English Place-name Society

Survey of English Place-Names

A county-by-county guide to the linguistic origins of England’s place-names – a project of the English Place-Name Society, founded 1923.

Barnack

Major Settlement in the Parish of Barnack

Historical Forms

  • (on) Beornican c.980 BCS1130 c.1200
  • Bernak(e) 1052–65 Ramsey c.1350 ChronRams 1053 13th
  • la Bernak 1210 Cur
  • Bernakes 1151–4 France 1196 Cur
  • Bernech(a) 1053 ChronRams 13th P 1166 BM 1176 Ord 12th Cur 1210
  • Bernac 1086 DB 1200
  • Bernec(a) 1162,1184 P 1200 Cur
  • Bernek 1189 Ch 1332 Seld13 1209 Ch 1227 Seld13 1259
  • Bernack(e) 1205 FineR 1209 WellsR
  • Barneck 1284 FA
  • Barnicke 1582 Cai
  • Barnoak 1779 F

Etymology

The forms in BCS 1130 are not sufficiently good for us to lay great stress on them, but it is impossible to believe that an OE  beornic (possibly for beornwic ) could have been so early and so persistently folk-etymologised to a form in ac , 'oak,' especially in view of the fact that wic is a common p.n. suffix, and ac is a rare one.

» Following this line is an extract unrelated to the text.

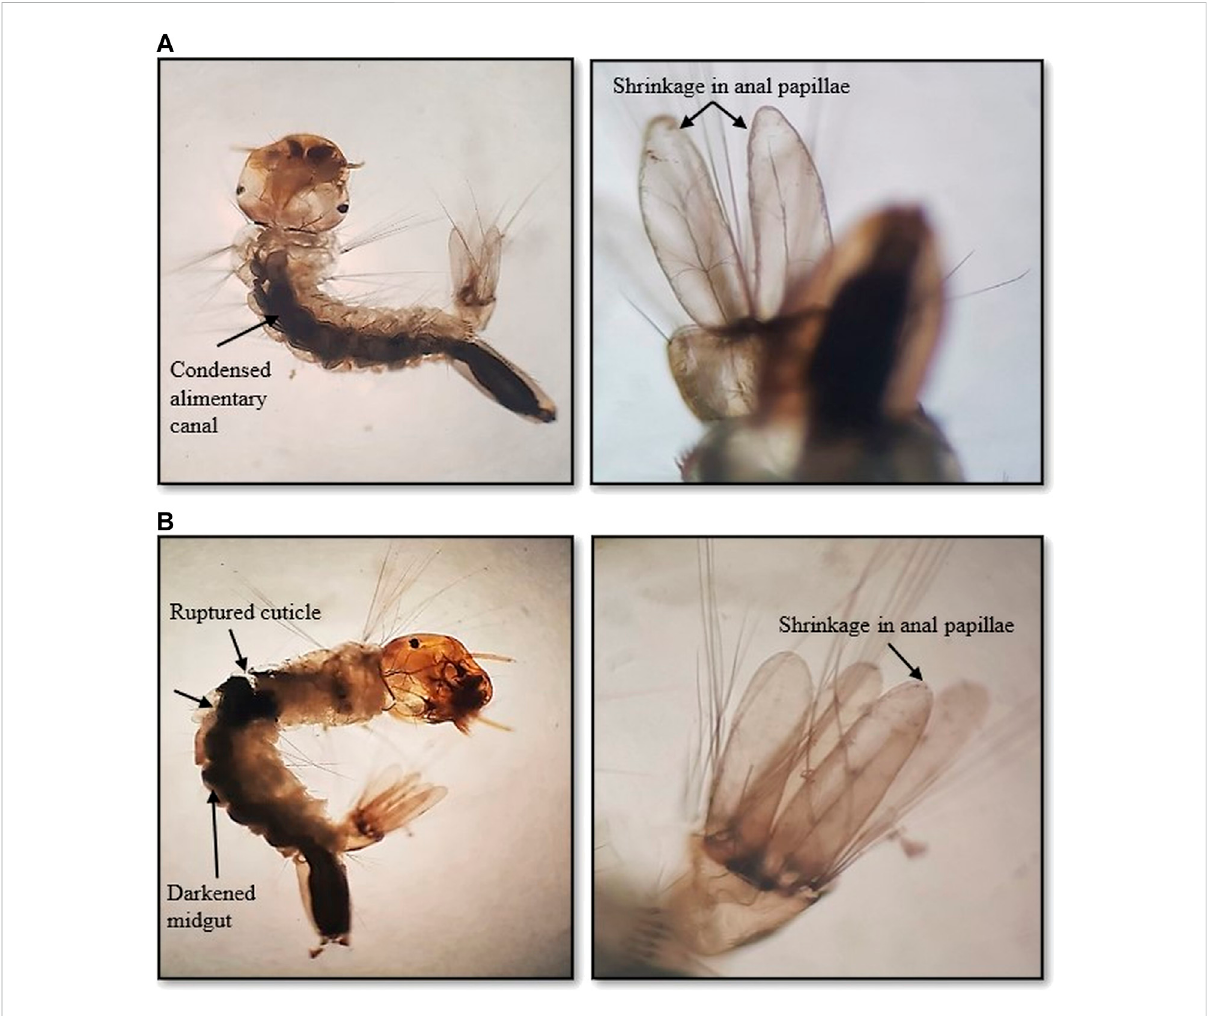
FIGURE 2 Light photomicrographs of early fourth instars of Aedes aegypti with an enlarged view of mid-gut and anal papillae on exposure to (A) Achyranthes aspera leaf extract-mediated silver nanocomposites (AL-AgNCs) and (B) Achyranthes aspera stem extract-mediated silver nanocomposites (AS-AgNCs) ( → ) indicates damaged area showing high pigmentation and blackening of the mid-gut region, ruptured cuticle, and deformed body with shrinkage in anal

More probably we must take it that the original form of the name was beorna -āc , 'warriors' oak,' with alternative form (in the dat. sg.) beorna -ǣce , which would account for the early forms in -ech , -ek . It is possible also that the ech , ek forms are due to the nom. pl. ǣc , rather than the dat. sg. That would perhaps explain better the fact that the OE form is apparently in the dat. pl. (? for beorn -ācum or -ǣcum ) with occasional later -akes . For the form eche cf. the field called benethen ye eches in Barnwell (1316Buccleuch ).